What drove you to specialize in history?
I took history modules because I was interested in the specific subjects that I was studying, and not because I saw myself majoring in History. Initially, I wanted to major in Philosophy, but I just ended up taking more history modules because I was interested in the specific topics covered in those modules. However, as time went by in university, I ended up taking more history modules and became history major.
I’m interested in history as well because I like how it tells a long human story. Other disciplines may be focused on looking at our world and our society from one angle, but history takes a multi-faceted approach to it.
I enjoy the fact that I get to understand myself, my society, and my world from a multifaceted kind of point of view in how different things interact – culture, the environment, politics. Since individual human lives are short, it’s nice to see connections across a long span of time and also how transient everything can be.
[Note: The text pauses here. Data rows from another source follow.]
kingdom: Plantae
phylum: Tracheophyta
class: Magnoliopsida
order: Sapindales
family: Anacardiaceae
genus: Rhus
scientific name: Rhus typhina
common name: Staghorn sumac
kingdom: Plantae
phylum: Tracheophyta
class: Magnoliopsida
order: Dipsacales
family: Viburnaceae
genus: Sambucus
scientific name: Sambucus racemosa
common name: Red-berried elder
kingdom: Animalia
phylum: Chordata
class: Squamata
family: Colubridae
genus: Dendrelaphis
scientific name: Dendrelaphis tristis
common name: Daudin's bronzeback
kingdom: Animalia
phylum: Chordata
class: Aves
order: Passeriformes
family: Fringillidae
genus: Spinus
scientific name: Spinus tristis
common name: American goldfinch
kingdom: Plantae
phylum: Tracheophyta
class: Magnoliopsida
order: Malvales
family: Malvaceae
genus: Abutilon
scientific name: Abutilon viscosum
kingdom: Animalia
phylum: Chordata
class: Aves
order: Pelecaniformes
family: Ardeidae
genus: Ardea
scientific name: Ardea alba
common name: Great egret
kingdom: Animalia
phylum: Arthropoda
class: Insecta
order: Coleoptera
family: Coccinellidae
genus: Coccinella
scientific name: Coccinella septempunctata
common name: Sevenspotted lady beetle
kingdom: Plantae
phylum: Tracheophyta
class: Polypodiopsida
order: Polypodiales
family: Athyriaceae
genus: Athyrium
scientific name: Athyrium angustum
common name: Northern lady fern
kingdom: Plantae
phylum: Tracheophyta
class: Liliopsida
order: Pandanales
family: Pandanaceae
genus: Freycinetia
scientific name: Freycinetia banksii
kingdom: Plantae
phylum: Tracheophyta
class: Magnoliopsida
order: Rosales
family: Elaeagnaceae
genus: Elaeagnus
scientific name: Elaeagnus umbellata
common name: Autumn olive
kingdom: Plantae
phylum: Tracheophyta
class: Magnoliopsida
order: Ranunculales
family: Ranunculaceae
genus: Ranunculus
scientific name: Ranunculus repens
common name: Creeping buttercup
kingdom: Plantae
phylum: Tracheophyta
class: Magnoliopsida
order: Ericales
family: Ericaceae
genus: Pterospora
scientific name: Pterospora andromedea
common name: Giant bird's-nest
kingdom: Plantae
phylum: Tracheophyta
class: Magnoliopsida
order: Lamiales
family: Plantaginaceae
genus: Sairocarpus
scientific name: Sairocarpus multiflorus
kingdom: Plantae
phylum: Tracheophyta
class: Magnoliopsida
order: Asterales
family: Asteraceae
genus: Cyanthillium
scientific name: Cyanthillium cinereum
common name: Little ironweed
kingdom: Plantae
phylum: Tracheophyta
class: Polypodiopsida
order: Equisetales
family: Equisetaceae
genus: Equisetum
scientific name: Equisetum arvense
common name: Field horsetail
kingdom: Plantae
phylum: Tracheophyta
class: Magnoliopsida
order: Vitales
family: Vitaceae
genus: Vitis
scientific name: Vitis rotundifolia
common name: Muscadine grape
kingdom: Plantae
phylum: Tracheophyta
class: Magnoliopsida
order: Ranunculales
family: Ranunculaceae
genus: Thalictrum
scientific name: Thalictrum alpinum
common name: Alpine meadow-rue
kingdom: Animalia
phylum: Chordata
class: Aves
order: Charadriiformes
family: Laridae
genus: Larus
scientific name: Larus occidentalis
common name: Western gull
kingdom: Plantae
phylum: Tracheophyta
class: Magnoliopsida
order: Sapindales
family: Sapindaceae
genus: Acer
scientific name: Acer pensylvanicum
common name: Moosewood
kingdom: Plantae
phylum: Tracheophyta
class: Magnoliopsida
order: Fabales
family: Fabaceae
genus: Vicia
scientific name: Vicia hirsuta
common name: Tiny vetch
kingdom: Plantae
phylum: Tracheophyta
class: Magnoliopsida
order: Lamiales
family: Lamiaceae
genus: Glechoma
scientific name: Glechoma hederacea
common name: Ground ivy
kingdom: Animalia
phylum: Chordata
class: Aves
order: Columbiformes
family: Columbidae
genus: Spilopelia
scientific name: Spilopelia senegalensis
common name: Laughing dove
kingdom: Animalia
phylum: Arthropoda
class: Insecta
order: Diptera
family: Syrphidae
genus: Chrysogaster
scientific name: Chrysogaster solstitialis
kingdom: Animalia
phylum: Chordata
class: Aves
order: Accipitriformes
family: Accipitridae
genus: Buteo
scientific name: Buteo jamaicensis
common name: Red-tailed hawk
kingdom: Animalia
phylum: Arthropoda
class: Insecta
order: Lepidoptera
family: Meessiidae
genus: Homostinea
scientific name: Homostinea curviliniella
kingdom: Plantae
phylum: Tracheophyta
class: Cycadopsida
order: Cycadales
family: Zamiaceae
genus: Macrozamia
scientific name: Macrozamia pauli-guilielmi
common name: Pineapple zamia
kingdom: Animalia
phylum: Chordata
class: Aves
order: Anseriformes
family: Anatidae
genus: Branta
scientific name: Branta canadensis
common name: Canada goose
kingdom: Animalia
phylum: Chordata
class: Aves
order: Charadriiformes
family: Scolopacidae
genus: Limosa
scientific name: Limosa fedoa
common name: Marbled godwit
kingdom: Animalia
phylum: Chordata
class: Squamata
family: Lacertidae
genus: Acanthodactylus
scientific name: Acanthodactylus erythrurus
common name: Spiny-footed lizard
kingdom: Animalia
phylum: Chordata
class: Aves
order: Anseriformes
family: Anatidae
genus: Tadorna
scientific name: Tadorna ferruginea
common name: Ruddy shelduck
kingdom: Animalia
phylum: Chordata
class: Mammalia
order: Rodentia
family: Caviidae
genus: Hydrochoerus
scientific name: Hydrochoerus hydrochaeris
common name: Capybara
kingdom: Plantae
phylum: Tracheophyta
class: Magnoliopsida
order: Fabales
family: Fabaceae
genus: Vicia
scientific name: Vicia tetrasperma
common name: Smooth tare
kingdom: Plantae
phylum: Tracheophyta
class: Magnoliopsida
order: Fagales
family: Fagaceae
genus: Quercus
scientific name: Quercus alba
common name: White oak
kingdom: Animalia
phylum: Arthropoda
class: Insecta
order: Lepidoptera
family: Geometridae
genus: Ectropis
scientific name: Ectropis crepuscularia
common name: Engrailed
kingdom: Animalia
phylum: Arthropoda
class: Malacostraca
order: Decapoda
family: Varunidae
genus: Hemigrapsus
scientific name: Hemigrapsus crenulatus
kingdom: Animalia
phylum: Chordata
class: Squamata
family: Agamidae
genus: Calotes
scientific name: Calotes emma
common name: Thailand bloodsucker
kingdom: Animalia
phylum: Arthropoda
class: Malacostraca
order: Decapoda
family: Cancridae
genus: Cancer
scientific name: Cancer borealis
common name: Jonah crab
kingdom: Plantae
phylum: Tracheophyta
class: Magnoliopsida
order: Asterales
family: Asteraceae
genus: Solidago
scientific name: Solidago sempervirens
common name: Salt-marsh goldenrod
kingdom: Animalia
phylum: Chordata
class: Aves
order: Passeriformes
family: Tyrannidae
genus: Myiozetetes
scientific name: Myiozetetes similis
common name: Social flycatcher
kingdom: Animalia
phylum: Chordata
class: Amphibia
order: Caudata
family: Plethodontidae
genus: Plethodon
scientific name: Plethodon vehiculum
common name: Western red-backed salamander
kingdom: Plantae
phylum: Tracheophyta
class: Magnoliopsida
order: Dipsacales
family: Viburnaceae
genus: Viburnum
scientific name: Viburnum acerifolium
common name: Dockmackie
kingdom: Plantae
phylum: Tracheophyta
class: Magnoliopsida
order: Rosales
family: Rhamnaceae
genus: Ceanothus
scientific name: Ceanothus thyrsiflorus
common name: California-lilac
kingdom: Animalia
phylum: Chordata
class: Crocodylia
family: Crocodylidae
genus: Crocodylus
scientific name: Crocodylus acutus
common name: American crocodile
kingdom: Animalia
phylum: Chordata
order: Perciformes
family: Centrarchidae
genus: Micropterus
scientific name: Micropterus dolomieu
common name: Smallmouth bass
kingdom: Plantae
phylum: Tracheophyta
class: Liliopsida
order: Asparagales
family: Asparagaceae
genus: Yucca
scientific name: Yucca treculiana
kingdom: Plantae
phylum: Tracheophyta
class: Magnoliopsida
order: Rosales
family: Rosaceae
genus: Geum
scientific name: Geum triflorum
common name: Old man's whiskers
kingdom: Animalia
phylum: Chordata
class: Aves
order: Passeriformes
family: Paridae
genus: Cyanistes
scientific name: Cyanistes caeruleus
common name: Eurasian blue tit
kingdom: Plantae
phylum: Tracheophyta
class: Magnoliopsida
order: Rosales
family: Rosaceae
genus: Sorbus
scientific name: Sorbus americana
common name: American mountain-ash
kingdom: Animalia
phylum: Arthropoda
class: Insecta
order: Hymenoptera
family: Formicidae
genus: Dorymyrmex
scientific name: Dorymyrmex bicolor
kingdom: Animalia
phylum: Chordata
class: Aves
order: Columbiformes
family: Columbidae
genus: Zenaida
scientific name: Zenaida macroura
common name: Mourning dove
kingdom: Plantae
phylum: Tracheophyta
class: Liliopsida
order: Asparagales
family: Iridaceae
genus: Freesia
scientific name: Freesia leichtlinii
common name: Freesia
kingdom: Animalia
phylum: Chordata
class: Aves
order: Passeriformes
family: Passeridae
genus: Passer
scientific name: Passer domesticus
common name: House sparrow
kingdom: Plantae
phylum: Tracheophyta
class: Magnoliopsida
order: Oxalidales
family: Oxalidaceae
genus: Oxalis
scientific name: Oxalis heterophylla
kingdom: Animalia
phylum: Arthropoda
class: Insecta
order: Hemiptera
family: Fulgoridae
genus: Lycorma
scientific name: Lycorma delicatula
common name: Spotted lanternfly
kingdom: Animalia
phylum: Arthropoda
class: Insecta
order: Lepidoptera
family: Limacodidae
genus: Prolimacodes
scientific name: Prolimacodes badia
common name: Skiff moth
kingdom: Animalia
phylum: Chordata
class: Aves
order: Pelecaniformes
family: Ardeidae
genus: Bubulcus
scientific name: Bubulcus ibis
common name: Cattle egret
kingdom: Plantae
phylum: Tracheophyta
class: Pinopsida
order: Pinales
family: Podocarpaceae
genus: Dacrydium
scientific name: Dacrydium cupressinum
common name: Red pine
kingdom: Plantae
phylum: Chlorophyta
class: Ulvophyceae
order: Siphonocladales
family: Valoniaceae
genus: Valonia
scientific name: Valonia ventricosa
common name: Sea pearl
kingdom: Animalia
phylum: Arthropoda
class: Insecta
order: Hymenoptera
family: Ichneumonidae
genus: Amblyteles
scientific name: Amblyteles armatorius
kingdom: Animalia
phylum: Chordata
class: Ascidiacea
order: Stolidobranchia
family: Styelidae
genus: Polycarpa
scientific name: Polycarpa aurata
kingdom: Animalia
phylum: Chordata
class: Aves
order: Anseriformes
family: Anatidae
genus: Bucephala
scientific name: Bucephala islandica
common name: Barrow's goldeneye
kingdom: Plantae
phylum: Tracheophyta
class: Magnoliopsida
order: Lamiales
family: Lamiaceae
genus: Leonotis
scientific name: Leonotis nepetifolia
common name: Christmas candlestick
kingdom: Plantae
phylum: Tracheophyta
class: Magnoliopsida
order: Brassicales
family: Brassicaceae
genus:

Where do your research interests lie? Could you share with us your proudest moment in this journey?
Right now, I’m looking at the idea of citizenship during the colonization of Malaya. I’m looking at how people understood the concept of nationality at a time when borders were only coming up. People had to think about passports and mobility whereas previously, they might have been able to travel across the empire relatively freely. During decolonization, they had to make choices about where they were going to be. It is interesting to study how legal decisions were communicated to ordinary people, how they tried to understand and make sense of them, and how that affected their identities later on.
What were some difficulties you’ve faced in your research?
I’ve had one book about the history of an untouchable community who moved from South India to Malaysia and Singapore. The difficulty I had while researching that was trying to find interviewees. For various reasons, successive generations have undergone a process of erasure where they have consciously lost their class identity, and they haven’t told their children about it. Some people are reluctant to talk about it out of fear of continuing stigma. That was one difficulty I faced – trying to find a history of a historically submerged community that has disappeared and blended into a broader community by choice.
Were there any findings that surprised you?
In one aspect of my research projects, I was looking at the Japanese occupation and the varied experiences it was for many individuals through their oral histories. You have people who don’t really remember it through the trope of suffering. They remember it as a time of great unity, and as a time when women had a lot of rights. If you’re an Indian woman, for example, and you’re being sent off to military training, you were suddenly allowed into public life in ways that would have been unimaginable before.
How have your research interests changed over time?
It’s slowly shifted over time. When I was an undergraduate, I was very interested in genocides. I was interested in understanding how ordinary people can commit acts of brutality under different circumstances. When I did my own research in my Honours year, I became interested in how knowledge is constructed. I looked at missionary and representations in the 19th century and how that shaped ideas of race. Slowly, my research shifted from India to Singapore and Malaya through migration routes. Then I started researching more about Malaysia, Malaya and Singapore instead. The questions have changed as well – I’m more interested in broader themes of identity and how transnational communities have a sense of themselves.
There’s this practical aspect where people are afraid to take History because of the career uncertainty in the future. What’s your opinion about that?
I don’t think that’s an issue in Singapore. There are plenty of employment opportunities for history graduates in Singapore depending on what you want to be. I mean, if you want to be a chemical engineer, then don’t do History. However, if you enjoy History and the general sorts of occupations that history graduates find themselves in, go into it. You’re never really sure what you are going to do after university anyway.
Do you have any general advice for the current freshmen, especially for those who might still be unsure of whether to pursue History?
Don’t do something that you can’t stand. Do something that interests you and that you feel gives you personal growth. It’s rational and normal to have concerns about the future, so be prudent about that as well. However, don’t do something just because of a future goal to the point where you’re no longer enjoying university because that would be a waste.
What is your favourite book and who is your favourite author?
One of my favourite authors is George Orwell. I also like Salman Rushdie. I really enjoyed reading his Midnight’s Children and Satanic Verses.
What’s is something you will put on your bucket list?
I want to see Antarctica.
What genres of music do you like the most?
I like psychedelic rock, post-rock and various kinds of metal.
What’s your least favourite beverage?
Most sugary carbonated drinks, but amongst all of these, Dr Pepper.
Lastly, could you describe your personal motto?
I want to gain as much varied experience in my life as possible.
Thank you so much for the interview.